| Exercise instructions |
Skip any pictures. Repeat the data exactly, from its first line through the line that holds "(at 77.47 52.1204 0)", both included.
★ ★ ★ ★ ★
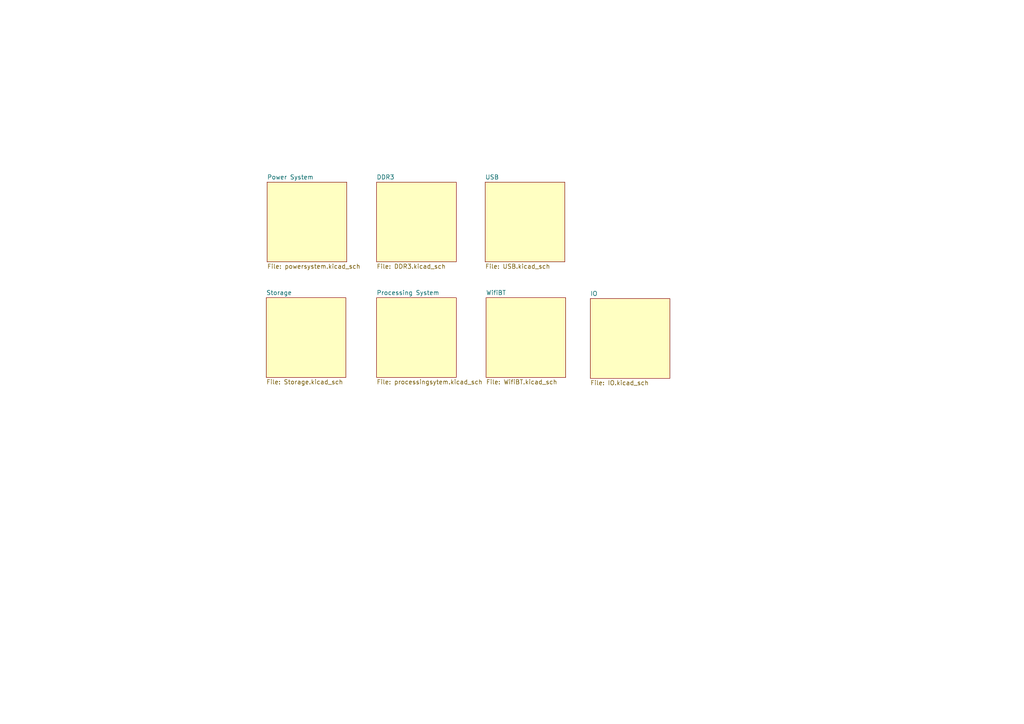
<source format=kicad_sch>
(kicad_sch
	(version 20231120)
	(generator "eeschema")
	(generator_version "8.0")
	(uuid "12f8e1de-e730-4c6a-858d-a25c752bf173")
	(paper "A4")
	(lib_symbols)
	(sheet
		(at 77.47 52.832)
		(size 23.114 23.114)
		(fields_autoplaced yes)
		(stroke
			(width 0.1524)
			(type solid)
		)
		(fill
			(color 255 255 194 1.0000)
		)
		(uuid "1fcf6081-df13-4b98-99f7-6236d9f78df3")
		(property "Sheetname" "Power System"
			(at 77.47 52.1204 0)
			(effects
				(font
					(size 1.27 1.27)
				)
				(justify left bottom)
			)
		)
		(property "Sheetfile" "powersystem.kicad_sch"
			(at 77.47 76.5306 0)
			(effects
				(font
					(size 1.27 1.27)
				)
				(justify left top)
			)
		)
		(instances
			(project "SYNC_VT"
				(path "/12f8e1de-e730-4c6a-858d-a25c752bf173"
					(page "2")
				)
			)
		)
	)
	(sheet
		(at 140.97 86.36)
		(size 23.114 23.114)
		(fields_autoplaced yes)
		(stroke
			(width 0.1524)
			(type solid)
		)
		(fill
			(color 255 255 194 1.0000)
		)
		(uuid "3de99e37-761a-48a9-9141-684126711901")
		(property "Sheetname" "WifiBT"
			(at 140.97 85.6484 0)
			(effects
				(font
					(size 1.27 1.27)
				)
				(justify left bottom)
			)
		)
		(property "Sheetfile" "WifiBT.kicad_sch"
			(at 140.97 110.0586 0)
			(effects
				(font
					(size 1.27 1.27)
				)
				(justify left top)
			)
		)
		(instances
			(project "SYNC_VT"
				(path "/12f8e1de-e730-4c6a-858d-a25c752bf173"
					(page "8")
				)
			)
		)
	)
	(sheet
		(at 109.22 86.36)
		(size 23.114 23.114)
		(fields_autoplaced yes)
		(stroke
			(width 0.1524)
			(type solid)
		)
		(fill
			(color 255 255 194 1.0000)
		)
		(uuid "58816a4a-eedc-473d-8bb3-66dada3f54c9")
		(property "Sheetname" "Processing System"
			(at 109.22 85.6484 0)
			(effects
				(font
					(size 1.27 1.27)
				)
				(justify left bottom)
			)
		)
		(property "Sheetfile" "processingsytem.kicad_sch"
			(at 109.22 110.0586 0)
			(effects
				(font
					(size 1.27 1.27)
				)
				(justify left top)
			)
		)
		(instances
			(project "SYNC_VT"
				(path "/12f8e1de-e730-4c6a-858d-a25c752bf173"
					(page "6")
				)
			)
		)
	)
	(sheet
		(at 171.196 86.614)
		(size 23.114 23.114)
		(fields_autoplaced yes)
		(stroke
			(width 0.1524)
			(type solid)
		)
		(fill
			(color 255 255 194 1.0000)
		)
		(uuid "99b2e70b-e9f6-4038-b0d9-3a0b11f50b52")
		(property "Sheetname" "IO"
			(at 171.196 85.9024 0)
			(effects
				(font
					(size 1.27 1.27)
				)
				(justify left bottom)
			)
		)
		(property "Sheetfile" "IO.kicad_sch"
			(at 171.196 110.3126 0)
			(effects
				(font
					(size 1.27 1.27)
				)
				(justify left top)
			)
		)
		(instances
			(project "SYNC_VT"
				(path "/12f8e1de-e730-4c6a-858d-a25c752bf173"
					(page "7")
				)
			)
		)
	)
	(sheet
		(at 109.22 52.832)
		(size 23.114 23.114)
		(fields_autoplaced yes)
		(stroke
			(width 0.1524)
			(type solid)
		)
		(fill
			(color 255 255 194 1.0000)
		)
		(uuid "bcacd93d-4740-42e4-baad-b6ff0916cae0")
		(property "Sheetname" "DDR3"
			(at 109.22 52.1204 0)
			(effects
				(font
					(size 1.27 1.27)
				)
				(justify left bottom)
			)
		)
		(property "Sheetfile" "DDR3.kicad_sch"
			(at 109.22 76.5306 0)
			(effects
				(font
					(size 1.27 1.27)
				)
				(justify left top)
			)
		)
		(instances
			(project "SYNC_VT"
				(path "/12f8e1de-e730-4c6a-858d-a25c752bf173"
					(page "3")
				)
			)
		)
	)
	(sheet
		(at 140.716 52.832)
		(size 23.114 23.114)
		(fields_autoplaced yes)
		(stroke
			(width 0.1524)
			(type solid)
		)
		(fill
			(color 255 255 194 1.0000)
		)
		(uuid "dd6dab22-cd6e-44c2-a4ff-c8666d97f882")
		(property "Sheetname" "USB"
			(at 140.716 52.1204 0)
			(effects
				(font
					(size 1.27 1.27)
				)
				(justify left bottom)
			)
		)
		(property "Sheetfile" "USB.kicad_sch"
			(at 140.716 76.5306 0)
			(effects
				(font
					(size 1.27 1.27)
				)
				(justify left top)
			)
		)
		(instances
			(project "SYNC_VT"
				(path "/12f8e1de-e730-4c6a-858d-a25c752bf173"
					(page "4")
				)
			)
		)
	)
	(sheet
		(at 77.216 86.36)
		(size 23.114 23.114)
		(fields_autoplaced yes)
		(stroke
			(width 0.1524)
			(type solid)
		)
		(fill
			(color 255 255 194 1.0000)
		)
		(uuid "ea4824b7-0ced-47a5-b433-a4a9b6fd3873")
		(property "Sheetname" "Storage"
			(at 77.216 85.6484 0)
			(effects
				(font
					(size 1.27 1.27)
				)
				(justify left bottom)
			)
		)
		(property "Sheetfile" "Storage.kicad_sch"
			(at 77.216 110.0586 0)
			(effects
				(font
					(size 1.27 1.27)
				)
				(justify left top)
			)
		)
		(instances
			(project "SYNC_VT"
				(path "/12f8e1de-e730-4c6a-858d-a25c752bf173"
					(page "5")
				)
			)
		)
	)
	(sheet_instances
		(path "/"
			(page "1")
		)
	)
)

</source>
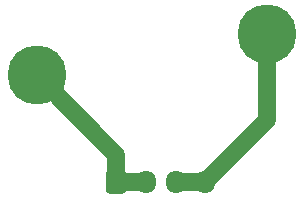
<source format=gbr>
%TF.GenerationSoftware,KiCad,Pcbnew,9.0.3*%
%TF.CreationDate,2025-07-22T22:52:44+10:00*%
%TF.ProjectId,motorMount,6d6f746f-724d-46f7-956e-742e6b696361,rev?*%
%TF.SameCoordinates,Original*%
%TF.FileFunction,Copper,L1,Top*%
%TF.FilePolarity,Positive*%
%FSLAX46Y46*%
G04 Gerber Fmt 4.6, Leading zero omitted, Abs format (unit mm)*
G04 Created by KiCad (PCBNEW 9.0.3) date 2025-07-22 22:52:44*
%MOMM*%
%LPD*%
G01*
G04 APERTURE LIST*
G04 Aperture macros list*
%AMRoundRect*
0 Rectangle with rounded corners*
0 $1 Rounding radius*
0 $2 $3 $4 $5 $6 $7 $8 $9 X,Y pos of 4 corners*
0 Add a 4 corners polygon primitive as box body*
4,1,4,$2,$3,$4,$5,$6,$7,$8,$9,$2,$3,0*
0 Add four circle primitives for the rounded corners*
1,1,$1+$1,$2,$3*
1,1,$1+$1,$4,$5*
1,1,$1+$1,$6,$7*
1,1,$1+$1,$8,$9*
0 Add four rect primitives between the rounded corners*
20,1,$1+$1,$2,$3,$4,$5,0*
20,1,$1+$1,$4,$5,$6,$7,0*
20,1,$1+$1,$6,$7,$8,$9,0*
20,1,$1+$1,$8,$9,$2,$3,0*%
G04 Aperture macros list end*
%TA.AperFunction,ComponentPad*%
%ADD10RoundRect,0.250000X-0.600000X-0.725000X0.600000X-0.725000X0.600000X0.725000X-0.600000X0.725000X0*%
%TD*%
%TA.AperFunction,ComponentPad*%
%ADD11O,1.700000X1.950000*%
%TD*%
%TA.AperFunction,ComponentPad*%
%ADD12C,5.000000*%
%TD*%
%TA.AperFunction,Conductor*%
%ADD13C,1.500000*%
%TD*%
G04 APERTURE END LIST*
D10*
%TO.P,J1,1,Pin_1*%
%TO.N,Earth*%
X145250000Y-107000000D03*
D11*
%TO.P,J1,2,Pin_2*%
X147750000Y-107000000D03*
%TO.P,J1,3,Pin_3*%
%TO.N,+9V*%
X150250000Y-107000000D03*
%TO.P,J1,4,Pin_4*%
X152750000Y-107000000D03*
%TD*%
D12*
%TO.P,H1,1,1*%
%TO.N,Earth*%
X138500000Y-98000000D03*
%TD*%
%TO.P,H2,1,1*%
%TO.N,+9V*%
X158000000Y-94500000D03*
%TD*%
D13*
%TO.N,+9V*%
X150250000Y-107000000D02*
X152750000Y-107000000D01*
%TO.N,Earth*%
X147750000Y-107000000D02*
X145250000Y-107000000D01*
X145250000Y-104750000D02*
X145250000Y-107000000D01*
X138500000Y-98000000D02*
X145250000Y-104750000D01*
%TO.N,+9V*%
X158000000Y-101750000D02*
X152750000Y-107000000D01*
X158000000Y-94500000D02*
X158000000Y-101750000D01*
%TD*%
M02*

</source>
★ ★ ★ ★ ★
| Exercise result |
<source format=kicad_sch>
(kicad_sch
	(version 20231120)
	(generator "eeschema")
	(generator_version "8.0")
	(uuid "12f8e1de-e730-4c6a-858d-a25c752bf173")
	(paper "A4")
	(lib_symbols)
	(sheet
		(at 77.47 52.832)
		(size 23.114 23.114)
		(fields_autoplaced yes)
		(stroke
			(width 0.1524)
			(type solid)
		)
		(fill
			(color 255 255 194 1.0000)
		)
		(uuid "1fcf6081-df13-4b98-99f7-6236d9f78df3")
		(property "Sheetname" "Power System"
			(at 77.47 52.1204 0)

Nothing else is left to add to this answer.